Eukaryotic translesion synthesis: Choosing the right tool for the job

Abstract

Normal DNA replication is blocked by DNA damage in the template strand. Translesion synthesis is a major pathway for overcoming these replication blocks. In this process, multiple non-classical DNA polymerases are thought to form a complex at the stalled replication fork that we refer to as the mutasome. This hypothetical multi-protein complex is structurally organized by the replication accessory factor PCNA and the non-classical polymerase Rev1. One of the non-classical polymerases within this complex then catalyzes replication through the damage. Each non-classical polymerase has one or more cognate lesions, which the enzyme bypasses with high accuracy and efficiency. Thus, the accuracy and efficiency of translesion synthesis depends on which non-classical polymerase is chosen to bypass the damage. In this review article, we discuss how the most appropriate polymerase is chosen. In so doing, we examine the structural motifs that mediate the protein interactions in the mutasome; the multiple architectures that the mutasome can adopt, such as PCNA tool belts and Rev1 bridges; the intrinsically disordered regions that tether the polymerases to PCNA and to one another; and the kinetic selection model in which the most appropriate polymerase is chosen via a competition among the multiple polymerases within the mutasome.

Keywords: DNA polymerase; DNA repair; DNA replication; Genome instability; Mutasome; PCNA; Protein-protein interactions; Structure.

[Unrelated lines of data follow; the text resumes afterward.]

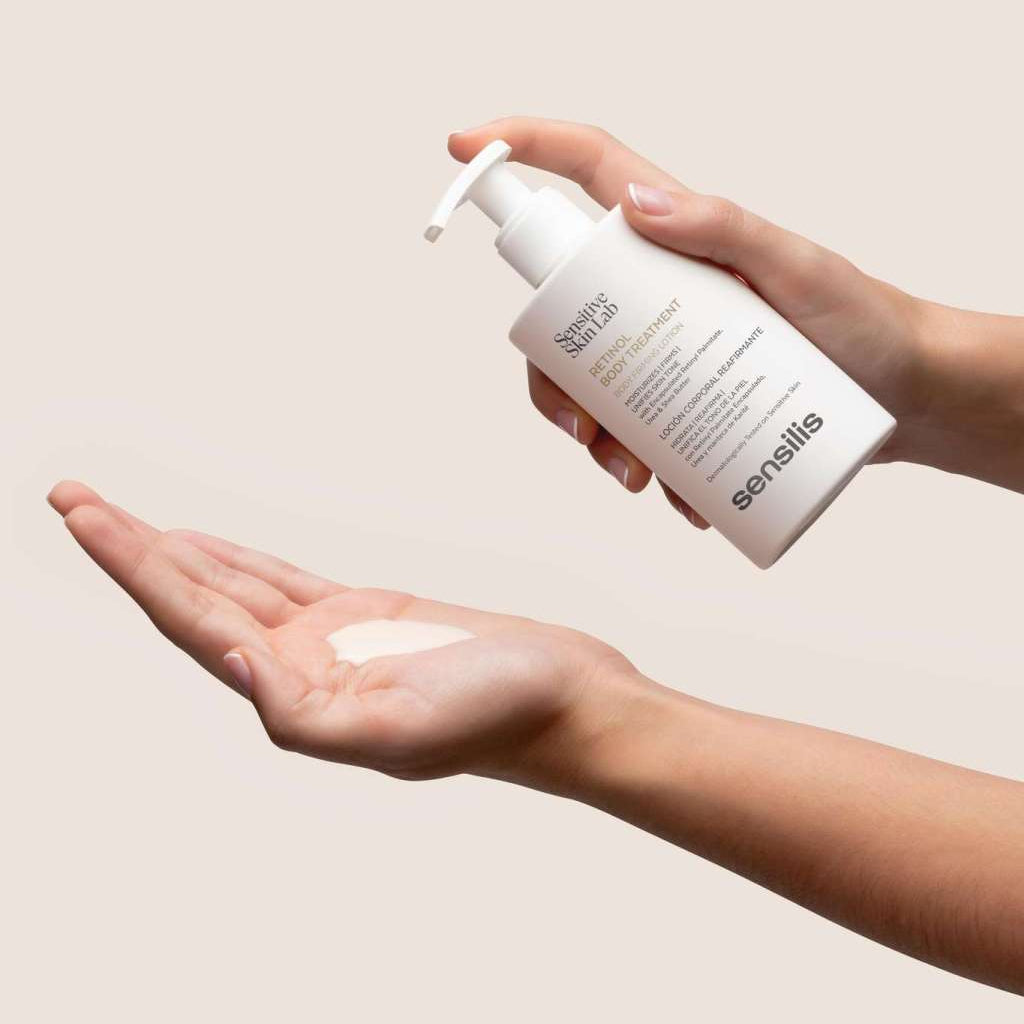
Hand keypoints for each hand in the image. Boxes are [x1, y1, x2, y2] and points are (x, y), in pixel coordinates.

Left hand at [47, 481, 637, 783]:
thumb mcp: (402, 731)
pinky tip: (208, 547)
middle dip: (131, 549)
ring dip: (175, 553)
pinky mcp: (368, 618)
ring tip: (119, 520)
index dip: (133, 568)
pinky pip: (284, 581)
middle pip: (196, 599)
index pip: (193, 622)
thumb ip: (303, 715)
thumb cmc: (502, 716)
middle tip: (73, 498)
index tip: (83, 518)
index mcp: (299, 698)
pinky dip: (238, 560)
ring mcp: (333, 642)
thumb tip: (231, 661)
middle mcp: (302, 670)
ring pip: (234, 587)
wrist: (566, 698)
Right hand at [450, 118, 1023, 509]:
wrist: (898, 397)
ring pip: (589, 380)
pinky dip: (639, 464)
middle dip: (553, 378)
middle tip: (586, 434)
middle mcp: (655, 285)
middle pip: (562, 312)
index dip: (518, 148)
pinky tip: (674, 494)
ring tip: (638, 478)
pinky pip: (634, 426)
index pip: (584, 171)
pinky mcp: (683, 392)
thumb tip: (637, 210)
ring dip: (593, 437)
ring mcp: (664, 342)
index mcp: (672, 232)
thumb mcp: (797, 268)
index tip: (462, 146)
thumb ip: (724, 227)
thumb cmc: (859, 321)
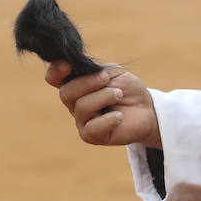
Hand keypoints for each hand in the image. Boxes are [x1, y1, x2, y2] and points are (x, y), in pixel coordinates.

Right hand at [45, 63, 161, 148]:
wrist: (146, 109)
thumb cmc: (128, 89)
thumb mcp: (114, 72)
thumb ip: (95, 70)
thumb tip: (81, 71)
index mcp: (76, 84)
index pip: (54, 78)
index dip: (55, 71)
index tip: (67, 65)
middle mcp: (74, 103)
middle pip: (66, 93)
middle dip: (88, 83)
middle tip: (106, 79)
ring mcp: (82, 120)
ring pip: (82, 107)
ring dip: (103, 96)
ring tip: (119, 94)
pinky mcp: (91, 136)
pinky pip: (92, 127)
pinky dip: (108, 119)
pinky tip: (119, 116)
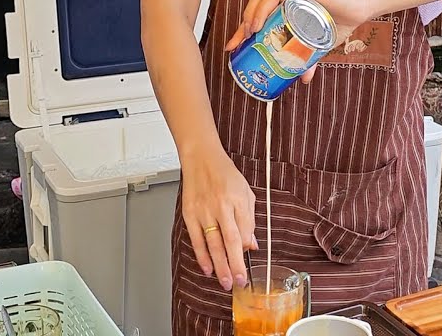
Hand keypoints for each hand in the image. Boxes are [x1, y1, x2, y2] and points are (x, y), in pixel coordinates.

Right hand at [180, 146, 257, 289]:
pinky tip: (207, 268)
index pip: (245, 232)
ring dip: (219, 266)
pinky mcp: (189, 214)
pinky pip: (196, 239)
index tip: (249, 268)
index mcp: (238, 200)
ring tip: (225, 281)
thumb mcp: (245, 192)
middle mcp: (221, 206)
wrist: (201, 158)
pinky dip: (202, 256)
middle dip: (235, 265)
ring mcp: (204, 211)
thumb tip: (252, 244)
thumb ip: (249, 219)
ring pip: (213, 244)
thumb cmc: (225, 174)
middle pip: (230, 241)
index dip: (246, 252)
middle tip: (239, 282)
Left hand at [223, 0, 376, 83]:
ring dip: (260, 6)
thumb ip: (308, 61)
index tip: (231, 46)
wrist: (357, 13)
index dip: (241, 31)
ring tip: (255, 25)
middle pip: (258, 2)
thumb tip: (304, 80)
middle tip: (244, 37)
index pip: (256, 17)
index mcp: (284, 12)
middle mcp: (288, 0)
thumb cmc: (336, 25)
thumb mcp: (318, 47)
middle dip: (246, 19)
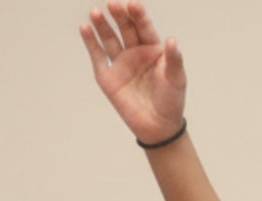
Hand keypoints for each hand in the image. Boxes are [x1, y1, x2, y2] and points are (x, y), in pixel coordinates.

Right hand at [79, 2, 185, 144]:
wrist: (158, 128)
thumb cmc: (171, 101)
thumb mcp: (177, 79)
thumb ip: (174, 59)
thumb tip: (172, 40)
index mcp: (152, 49)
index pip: (143, 27)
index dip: (138, 15)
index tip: (133, 5)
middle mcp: (135, 52)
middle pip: (125, 28)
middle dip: (119, 16)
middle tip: (113, 5)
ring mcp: (120, 63)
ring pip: (109, 38)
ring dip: (101, 25)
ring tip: (95, 12)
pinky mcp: (107, 77)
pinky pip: (97, 56)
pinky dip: (90, 42)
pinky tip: (85, 28)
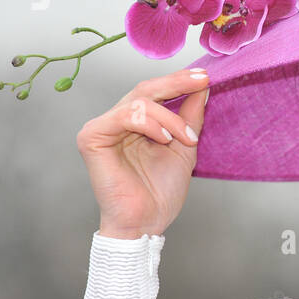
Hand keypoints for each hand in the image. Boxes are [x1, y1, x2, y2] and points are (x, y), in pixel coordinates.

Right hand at [76, 67, 211, 238]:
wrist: (146, 222)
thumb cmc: (160, 191)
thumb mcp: (184, 147)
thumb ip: (190, 117)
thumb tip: (203, 86)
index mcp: (135, 122)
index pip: (155, 92)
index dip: (179, 81)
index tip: (206, 76)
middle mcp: (116, 121)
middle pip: (145, 89)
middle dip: (177, 84)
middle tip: (202, 82)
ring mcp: (102, 127)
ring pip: (140, 102)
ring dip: (170, 118)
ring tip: (184, 138)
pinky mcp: (92, 137)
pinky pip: (125, 116)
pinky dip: (151, 124)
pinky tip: (164, 140)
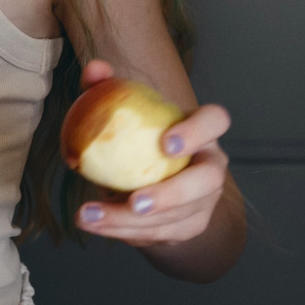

Figure 1.. Assembly of the mutasome.

The model of PCNA (blue) was obtained from the X-ray crystal structure (1PLQ). The model of full-length Rev1 (green) was obtained from X-ray crystal structures of the BRCT domain (4ID3), the polymerase domain (3OSP), and the CTD (3VU7 and 2LSK). The model of pol ζ (red) was obtained from the X-ray crystal structure of pol δ (3IAY). The model of pol η (orange) was obtained from the X-ray crystal structure the polymerase domain (5VTP). Pol ζ and pol η bind PCNA via their PIP motifs (insets A and B). Rev1 binds PCNA via the Rev1 BRCT domain (inset C). Pol ζ binds the Rev1 CTD via the Rev7 subunit (inset D). Pol η binds the Rev1 CTD via its PIP motif (inset E).

Figure 2.. Tethering of pol η and Rev1 to PCNA.

An overlay of ten structures of full-length pol η (orange) from the ensemble obtained from BD simulations (left). These the PIP motifs of these structures have been aligned and placed in the PIP motif-binding site of PCNA (blue). An overlay of ten structures of full-length Rev1 (green) from the ensemble obtained from BD simulations (right). The BRCT domains of these structures have been aligned and placed in the BRCT domain-binding site of PCNA (blue).

Figure 3.. The kinetic selection model.

A complex containing PCNA (blue), Rev1 (green), pol η (orange), and DNA (white) organized as a PCNA tool belt is shown. Initially, neither non-classical polymerase in this complex is engaged with the DNA substrate. Either pol η engages the DNA substrate (upper pathway) or Rev1 engages the DNA substrate (lower pathway). Once the polymerases have engaged the DNA substrate, they may incorporate one or more nucleotides. The kinetic constants are defined in the text.

Figure 4.. BD simulations of PCNA tool belts and Rev1 polymerase bridges.

We carried out 96 BD simulations of PCNA tool belts (left) and 96 BD simulations of Rev1 polymerase bridges (right). These complexes contained PCNA (blue), Rev1 (green), pol η (orange), and DNA (white). In these simulations, each amino acid residue or nucleotide was represented by one CG bead. The simulations were run with a time step of 125 fs, and a pdb file was generated every 1 ns. Each simulation was run for a total of 500 ns. The engagement of a polymerase was defined to be a contact between the primer-terminus of the DNA and any surface of the polymerase that persisted until the end of the simulation. The percentages of simulations in which Rev1 engaged the DNA substrate and in which pol η engaged the DNA substrate are indicated.